Ack... premature bug report... I waited for the table to get a little
larger (it was at 4000 rows, now it's at 140,000 rows), and now the
optimizer works like I expected it to, using range on the primary key.
I panicked a little too early.. I didn't even consider that it'd be faster
to do a full scan vs. a range when there were less than 'x' number of
rows...
Thanks;
Justin
----- Original Message -----
From: "Dan Nelson" <dnelson@stripped>
To: <jmat@stripped>
Cc: <mysql@stripped>
Sent: Monday, April 28, 2003 1:56 PM
Subject: Re: strange behavior with query optimizer regarding 'range'
> In the last episode (Apr 28), jmat@stripped said:
> > >Description:
> >
> > I have a table that collects hit statistics for a website.
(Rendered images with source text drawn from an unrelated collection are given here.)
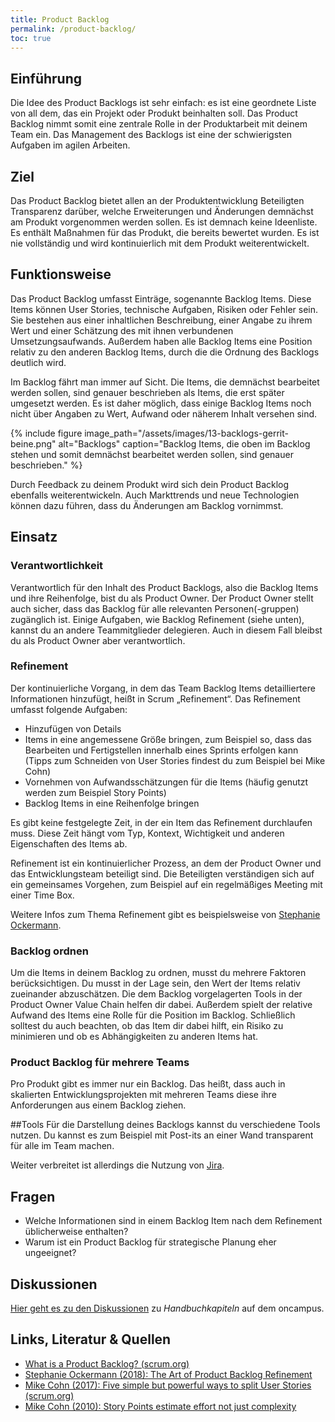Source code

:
 ```yaml
---
title: Product Backlog
permalink: /product-backlog/
toc: true
---
```


## Einführung
Die Idee des Product Backlogs ist sehr einfach: es ist eine geordnete Liste von all dem, das ein Projekt oder Produkt beinhalten soll. 
Das Product Backlog nimmt somit eine zentrale Rolle in der Produktarbeit mit deinem Team ein. 
Das Management des Backlogs ist eine der schwierigsten Aufgaben im agilen Arbeiten. 

## Ziel
Das Product Backlog bietet allen an der Produktentwicklung Beteiligten Transparenz darüber, welche Erweiterungen und Änderungen demnächst am Produkt vorgenommen werden sollen. 
Es ist demnach keine Ideenliste. 
Es enthält Maßnahmen für das Produkt, die bereits bewertet wurden. 
Es ist nie vollständig und wird kontinuierlich mit dem Produkt weiterentwickelt. 

## Funktionsweise
Das Product Backlog umfasst Einträge, sogenannte Backlog Items. 
Diese Items können User Stories, technische Aufgaben, Risiken oder Fehler sein. 
Sie bestehen aus einer inhaltlichen Beschreibung, einer Angabe zu ihrem Wert und einer Schätzung des mit ihnen verbundenen Umsetzungsaufwands. 
Außerdem haben alle Backlog Items eine Position relativ zu den anderen Backlog Items, durch die die Ordnung des Backlogs deutlich wird. 

Im Backlog fährt man immer auf Sicht. 
Die Items, die demnächst bearbeitet werden sollen, sind genauer beschrieben als Items, die erst später umgesetzt werden. 
Es ist daher möglich, dass einige Backlog Items noch nicht über Angaben zu Wert, Aufwand oder näherem Inhalt versehen sind.

{% include figure image_path="/assets/images/13-backlogs-gerrit-beine.png" alt="Backlogs" caption="Backlog Items, die oben im Backlog stehen und somit demnächst bearbeitet werden sollen, sind genauer beschrieben." %}

Durch Feedback zu deinem Produkt wird sich dein Product Backlog ebenfalls weiterentwickeln. 
Auch Markttrends und neue Technologien können dazu führen, dass du Änderungen am Backlog vornimmst.

## Einsatz

### Verantwortlichkeit
Verantwortlich für den Inhalt des Product Backlogs, also die Backlog Items und ihre Reihenfolge, bist du als Product Owner. 
Der Product Owner stellt auch sicher, dass das Backlog für alle relevanten Personen(-gruppen) zugänglich ist. 
Einige Aufgaben, wie Backlog Refinement (siehe unten), kannst du an andere Teammitglieder delegieren. 
Auch in diesem Fall bleibst du als Product Owner aber verantwortlich.

### Refinement
Der kontinuierliche Vorgang, in dem das Team Backlog Items detailliertere Informationen hinzufügt, heißt in Scrum „Refinement“. 
Das Refinement umfasst folgende Aufgaben:

* Hinzufügen von Details
* Items in eine angemessene Größe bringen, zum Beispiel so, dass das Bearbeiten und Fertigstellen innerhalb eines Sprints erfolgen kann (Tipps zum Schneiden von User Stories findest du zum Beispiel bei Mike Cohn) 
* Vornehmen von Aufwandsschätzungen für die Items (häufig genutzt werden zum Beispiel Story Points)
* Backlog Items in eine Reihenfolge bringen

Es gibt keine festgelegte Zeit, in der ein Item das Refinement durchlaufen muss. 
Diese Zeit hängt vom Typ, Kontext, Wichtigkeit und anderen Eigenschaften des Items ab. 

Refinement ist ein kontinuierlicher Prozess, an dem der Product Owner und das Entwicklungsteam beteiligt sind. 
Die Beteiligten verständigen sich auf ein gemeinsames Vorgehen, zum Beispiel auf ein regelmäßiges Meeting mit einer Time Box.

Weitere Infos zum Thema Refinement gibt es beispielsweise von [Stephanie Ockermann](https://www.scrum.org/resources/blog/art-product-backlog-refinement).

### Backlog ordnen
Um die Items in deinem Backlog zu ordnen, musst du mehrere Faktoren berücksichtigen. 
Du musst in der Lage sein, den Wert der Items relativ zueinander abzuschätzen. 
Die dem Backlog vorgelagerten Tools in der Product Owner Value Chain helfen dir dabei. 
Außerdem spielt der relative Aufwand des Items eine Rolle für die Position im Backlog. 
Schließlich solltest du auch beachten, ob das Item dir dabei hilft, ein Risiko zu minimieren und ob es Abhängigkeiten zu anderen Items hat.

### Product Backlog für mehrere Teams
Pro Produkt gibt es immer nur ein Backlog. 
Das heißt, dass auch in skalierten Entwicklungsprojekten mit mehreren Teams diese ihre Anforderungen aus einem Backlog ziehen.

##Tools
Für die Darstellung deines Backlogs kannst du verschiedene Tools nutzen. Du kannst es zum Beispiel mit Post-its an einer Wand transparent für alle im Team machen.

Weiter verbreitet ist allerdings die Nutzung von [Jira](https://www.atlassian.com/de/software/jira).

## Fragen

* Welche Informationen sind in einem Backlog Item nach dem Refinement üblicherweise enthalten?
* Warum ist ein Product Backlog für strategische Planung eher ungeeignet?


## Diskussionen

[Hier geht es zu den Diskussionen](https://www.oncampus.de/blocks/oc_mooc_nav/forum_view.php?showall=false&id=47546) zu *Handbuchkapiteln* auf dem oncampus.

## Links, Literatur & Quellen

* [What is a Product Backlog? (scrum.org)](https://www.scrum.org/resources/what-is-a-product-backlog)
* [Stephanie Ockermann (2018): The Art of Product Backlog Refinement](https://www.scrum.org/resources/blog/art-product-backlog-refinement)
* [Mike Cohn (2017): Five simple but powerful ways to split User Stories (scrum.org)](https://www.mountaingoatsoftware.com/blog/five-simple-but-powerful-ways-to-split-user-stories) 
* [Mike Cohn (2010): Story Points estimate effort not just complexity](https://www.mountaingoatsoftware.com/blog/its-effort-not-complexity)
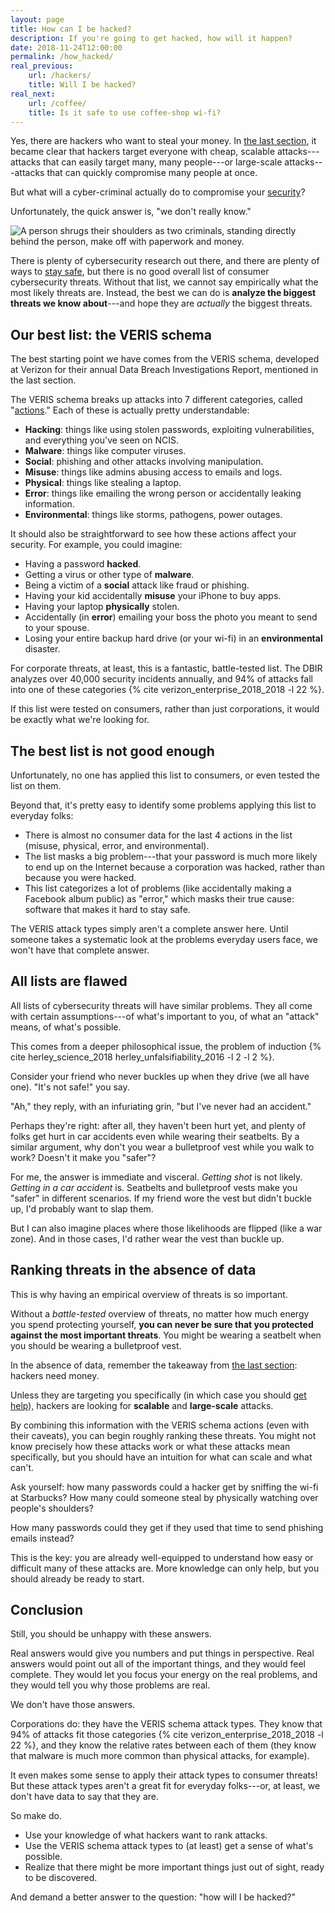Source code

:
 ```yaml
---
layout: page
title: How can I be hacked?
description: If you're going to get hacked, how will it happen?
date: 2018-11-24T12:00:00
permalink: /how_hacked/
real_previous:
    url: /hackers/
    title: Will I be hacked?
real_next:
    url: /coffee/
    title: Is it safe to use coffee-shop wi-fi?
---
```


Yes, there are hackers who want to steal your money. In [the last section]({{site.baseurl}}/hackers/), it became clear that hackers target everyone with cheap, scalable attacks---attacks that can easily target many, many people---or large-scale attacks---attacks that can quickly compromise many people at once.

But what will a cyber-criminal actually do to compromise your [security]({{site.baseurl}}/security/)?

Unfortunately, the quick answer is, "we don't really know."

![A person shrugs their shoulders as two criminals, standing directly behind the person, make off with paperwork and money.]({{site.baseurl}}/img/Shrug.png)

There is plenty of cybersecurity research out there, and there are plenty of ways to [stay safe]({{site.baseurl}}/overall/), but there is no good overall list of consumer cybersecurity threats. Without that list, we cannot say empirically what the most likely threats are. Instead, the best we can do is **analyze the biggest threats we know about**---and hope they are *actually* the biggest threats.

## Our best list: the VERIS schema

The best starting point we have comes from the VERIS schema, developed at Verizon for their annual Data Breach Investigations Report<!-- VERIS Incident Description (also the A4 threat model) -->, mentioned in the last section.

The VERIS schema breaks up attacks into 7 different categories, called "[actions](http://veriscommunity.net/actions.html)." Each of these is actually pretty understandable:

* **Hacking**: things like using stolen passwords, exploiting vulnerabilities, and everything you've seen on NCIS.
* **Malware**: things like computer viruses.
* **Social**: phishing and other attacks involving manipulation.
* **Misuse**: things like admins abusing access to emails and logs.
* **Physical**: things like stealing a laptop.
* **Error**: things like emailing the wrong person or accidentally leaking information.
* **Environmental**: things like storms, pathogens, power outages.

<aside class="sidenote">
It should also be straightforward to see how these actions affect your security. For example, you could imagine:

* Having a password **hacked**.
* Getting a virus or other type of **malware**.
* Being a victim of a **social** attack like fraud or phishing.
* Having your kid accidentally **misuse** your iPhone to buy apps.
* Having your laptop **physically** stolen.
* Accidentally (in **error**) emailing your boss the photo you meant to send to your spouse.
* Losing your entire backup hard drive (or your wi-fi) in an **environmental** disaster.
</aside>

For corporate threats, at least, this is a fantastic, battle-tested list. The DBIR analyzes over 40,000 security incidents annually, and 94% of attacks fall into one of these categories {% cite verizon_enterprise_2018_2018 -l 22 %}.

If this list were tested on consumers, rather than just corporations, it would be exactly what we're looking for.

## The best list is not good enough

Unfortunately, no one has applied this list to consumers, or even tested the list on them.

Beyond that, it's pretty easy to identify some problems applying this list to everyday folks:

* There is almost no consumer data for the last 4 actions in the list (misuse, physical, error, and environmental).
* The list masks a big problem---that your password is much more likely to end up on the Internet because a corporation was hacked, rather than because you were hacked.<!--  The vast majority of the time, if your data leaks it's because someone hacked a *company* that had your data (citation kinda needed (Experian breach?)). The VERIS schema still applies, but the attackers targeted the company, not you. It's notoriously hard to write secure code and keep secrets safe (TODO stats about encryption). Facebook, Dropbox, Adobe, Experian, the US Office of Personnel Management, and more---company after company and government after govenrment (https://haveibeenpwned.com/PwnedWebsites)---have all lost unencrypted (or poorly encrypted) data to hackers. Passwords, social security numbers, and even *fingerprints* have all been stolen and live on the Internet freely. I share the blame---I released a (now defunct) website with insecure password storage while I was in middle school. Sorry! -->
* This list categorizes a lot of problems (like accidentally making a Facebook album public) as "error," which masks their true cause: software that makes it hard to stay safe.<!-- This list doesn't handle passive threats (like bad privacy settings on Facebook---well. "Error" and "misuse" describe some of those problems, but they seem like poor fits. This may be a problem with any list of attacks, but at the end of the day, enterprises don't have to protect embarrassing high school photos. --- Enterprises generally don't have to worry about privacy the same way consumers do. They don't really have to worry about embarassing high school photos leaking, and they don't really have home addresses to protect. Unfortunately, partially because most end-to-end research is enterprise-focused, we don't have explicit data on this. Specifically, it's unclear how often privacy breaches occur and what impact such leaks have on everyday users. How frequently are Facebook photos accidentally made public? How often do public records reveal your address or personal information online? Do people lose money or sleep because of this? We don't know. -->

The VERIS attack types simply aren't a complete answer here. Until someone takes a systematic look at the problems everyday users face, we won't have that complete answer.

## All lists are flawed

All lists of cybersecurity threats will have similar problems. They all come with certain assumptions---of what's important to you, of what an "attack" means, of what's possible.

<aside class="sidenote">
This comes from a deeper philosophical issue, the problem of induction {% cite herley_science_2018 herley_unfalsifiability_2016 -l 2 -l 2 %}.
</aside>

Consider your friend who never buckles up when they drive (we all have one). "It's not safe!" you say.

"Ah," they reply, with an infuriating grin, "but I've never had an accident."

Perhaps they're right: after all, they haven't been hurt yet, and plenty of folks get hurt in car accidents even while wearing their seatbelts. By a similar argument, why don't you wear a bulletproof vest while you walk to work? Doesn't it make you "safer"?

For me, the answer is immediate and visceral. *Getting shot* is not likely. *Getting in a car accident* is. Seatbelts and bulletproof vests make you "safer" in different scenarios. If my friend wore the vest but didn't buckle up, I'd probably want to slap them.

But I can also imagine places where those likelihoods are flipped (like a war zone). And in those cases, I'd rather wear the vest than buckle up.

## Ranking threats in the absence of data

This is why having an empirical overview of threats is so important.

Without a *battle-tested* overview of threats, no matter how much energy you spend protecting yourself, **you can never be sure that you protected against the most important threats**. You might be wearing a seatbelt when you should be wearing a bulletproof vest.

In the absence of data, remember the takeaway from [the last section]({{site.baseurl}}/hackers/): hackers need money.

Unless they are targeting you specifically (in which case you should [get help]({{site.baseurl}}/help/)), hackers are looking for **scalable** and **large-scale** attacks.

By combining this information with the VERIS schema actions (even with their caveats), you can begin roughly ranking these threats. You might not know precisely how these attacks work or what these attacks mean specifically, but you should have an intuition for what can scale and what can't.

Ask yourself: how many passwords could a hacker get by sniffing the wi-fi at Starbucks? How many could someone steal by physically watching over people's shoulders?

How many passwords could they get if they used that time to send phishing emails instead?

This is the key: you are already well-equipped to understand how easy or difficult many of these attacks are. More knowledge can only help, but you should already be ready to start.

## Conclusion

Still, you should be unhappy with these answers.

Real answers would give you numbers and put things in perspective. Real answers would point out all of the important things, and they would feel complete. They would let you focus your energy on the real problems, and they would tell you why those problems are real.

We don't have those answers.

Corporations do: they have the VERIS schema attack types. They know that 94% of attacks fit those categories {% cite verizon_enterprise_2018_2018 -l 22 %}, and they know the relative rates between each of them (they know that malware is much more common than physical attacks, for example).

It even makes some sense to apply their attack types to consumer threats! But these attack types aren't a great fit for everyday folks---or, at least, we don't have data to say that they are.

So make do.

* Use your knowledge of what hackers want to rank attacks.
* Use the VERIS schema attack types to (at least) get a sense of what's possible.
* Realize that there might be more important things just out of sight, ready to be discovered.

And demand a better answer to the question: "how will I be hacked?"

<!-- TODO link to the analysis of hacking, malware, and phishing -->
I am storing
the data hourly, based on a user
> > identifier. The table structure:
> >
> > CREATE TABLE hits_hourly (
> > uid mediumint(8) unsigned NOT NULL default '0',
> > hournum int(3) unsigned NOT NULL default '0',
> > hitcount smallint(5) unsigned NOT NULL default '0',
> > PRIMARY KEY (hournum,uid),
> > KEY uid (uid)
> > ) TYPE=MyISAM DELAY_KEY_WRITE=1;
> >
> > But... when I do more than 3...
> >
> > explain select sum(hitcount) from hits_hourly where hournum between
17560744 and 17560747;
> >
+-------------+------+---------------+------+---------+------+-------+------
-------+
> > | table | type | possible_keys | key | key_len | ref | rows |
Extra |
> >
+-------------+------+---------------+------+---------+------+-------+------
-------+
> > | hits_hourly | ALL | PRIMARY | NULL | NULL | NULL | 21674 |
Using where |
> >
+-------------+------+---------------+------+---------+------+-------+------
-------+
> >
> > we go back to a full table scan, and it's VERY slow (well,
comparitively... 0.40 seconds to .04 seconds).
>
> How many rows total are in your table? Mysql might have decided that a
> full table scan would be faster than a range scan and multiple random
> record pulls (it has to go to the record to get hitcount).
>
> > If I create a new index, consisting of (hournum,hitcount), it will
> > use that key consistently -- but that is duplicating a lot of data
> > into the index that shouldn't really be there.
>
> Remember, all indexes are "duplicating" data :) With that index,
> though, the query will always be very fast since it can use that index
> to generate your result without having to do any table lookups at all.
>
> --
> Dan Nelson
> dnelson@stripped
>